La richesse des articles de Carey a affermi le courant protectionniste dans l'opinion publique. Les électeurs américains voteront d'eux-mêmes et très souvent pour le parti du protectionnisme jusqu'au premier tiers du 20e siècle[Si 23].
Ses livres seront au moins traduits en 8 langues[34]. Ainsi, des théoriciens de marque durent répondre à ses thèses : Marx et des libéraux comme J.S. Mill[Si 2].
Il a influencé Frédéric Bastiat pour ses Harmonies économiques[35], que Carey accusera de plagiat[36]. Frédéric Bastiat reconnut qu'il s'était fortement inspiré de Carey[Si 2].
En 1865, l'économiste allemand Adolf Held fait sa thèse sur Carey.
En 2012 un jeune chercheur[37] montra l'infuence de Carey sur l' « agriculture scientifique », notamment en chimie[Si 24].

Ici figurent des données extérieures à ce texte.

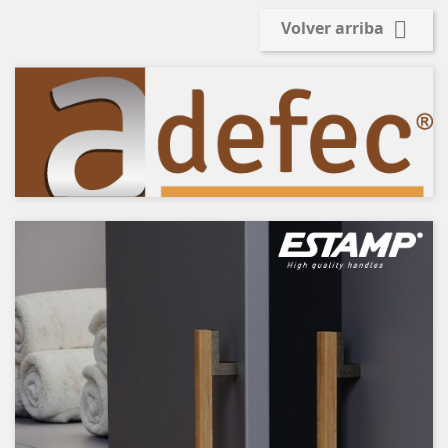

Volver arriba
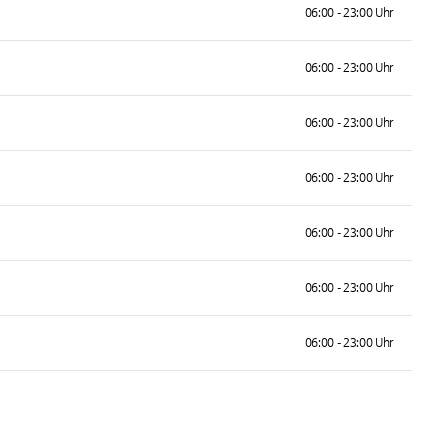
06:00 - 23:00 Uhr
06:00 - 23:00 Uhr
06:00 - 23:00 Uhr
06:00 - 23:00 Uhr
06:00 - 23:00 Uhr
06:00 - 23:00 Uhr
06:00 - 23:00 Uhr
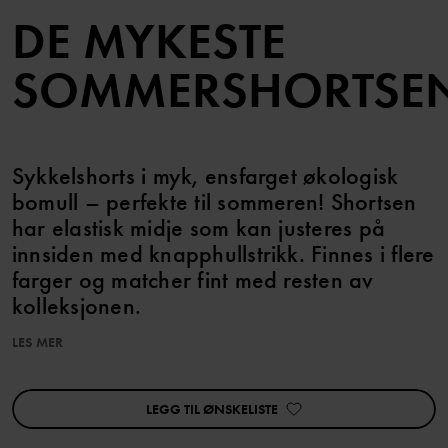
DE MYKESTE
SOMMERSHORTSE
Sykkelshorts i myk, ensfarget økologisk
bomull – perfekte til sommeren! Shortsen
har elastisk midje som kan justeres på
innsiden med knapphullstrikk. Finnes i flere
farger og matcher fint med resten av
kolleksjonen.
LES MER
Egenskaper:
• Justerbar midje med knapphullstrikk
LEGG TIL ØNSKELISTE
Varenummer
:
60603648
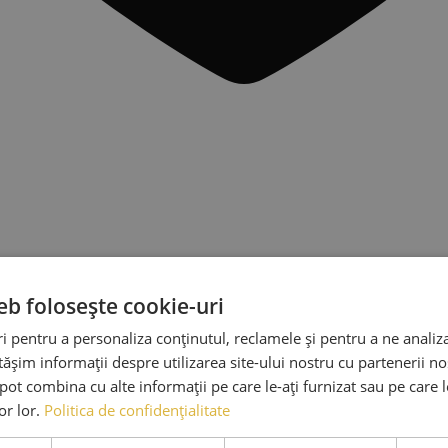
eb folosește cookie-uri
ână la 90,00 lei
Selectează opțiunile
Acest produs
TVA Inclus
 pentru a personaliza conținutul, reclamele și pentru a ne analiza
șim informații despre utilizarea site-ului nostru cu partenerii noș
e pot combina cu alte informații pe care le-ați furnizat sau pe care 
lor lor.
Politica de confidențialitate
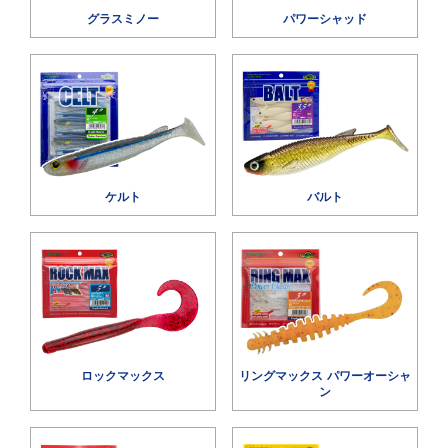
グラスミノー
パワーシャッド
ケルト
バルト
ロックマックス
リングマックス パワーオーシャ
ン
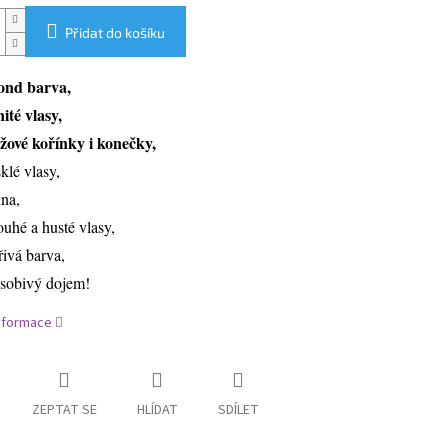
Přidat do košíku
ond barva,
nité vlasy,
žové kořínky i konečky,
sklé vlasy,
ina,
ouhé a husté vlasy,
řivá barva,
sobivý dojem!
informace
ZEPTAT SE
HLÍDAT
SDÍLET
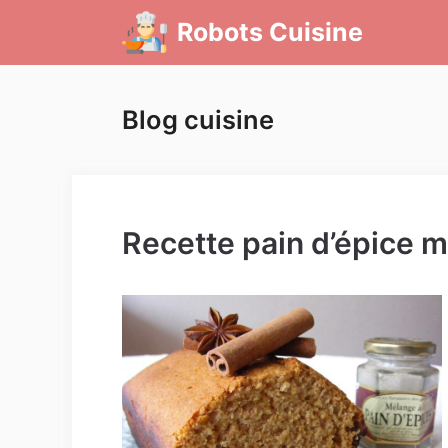
Aller
Robots Cuisine
au
contenu
Blog cuisine
Recette pain d’épice m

Selon Carey, l'économie comme science va contre la division du travail du libre-échange[Si 3]. Le pouvoir d'association de l'humain va contre le libéralisme, puisque, selon lui, c'est la société qui fait l'humain, pas l'humain qui fait la société. Les enfants apprennent d'abord de leurs parents[Si 8].
Pour Carey, le libre-échange fait au début baisser les prix en ruinant les producteurs locaux, pour créer des monopoles qui font augmenter les prix par les intermédiaires, empêchant aux producteurs d'être correctement rémunérés[38],[Si 25].
Carey est l'auteur de l'Harmonie des intérêts (1851), ouvrage faisant la comparaison du système britannique de libre-échange avec le capitalisme protectionniste et interventionniste américain. Il raconte dans ce livre que l'ensemble des classes productrices sont les unes pour les autres[Si 26].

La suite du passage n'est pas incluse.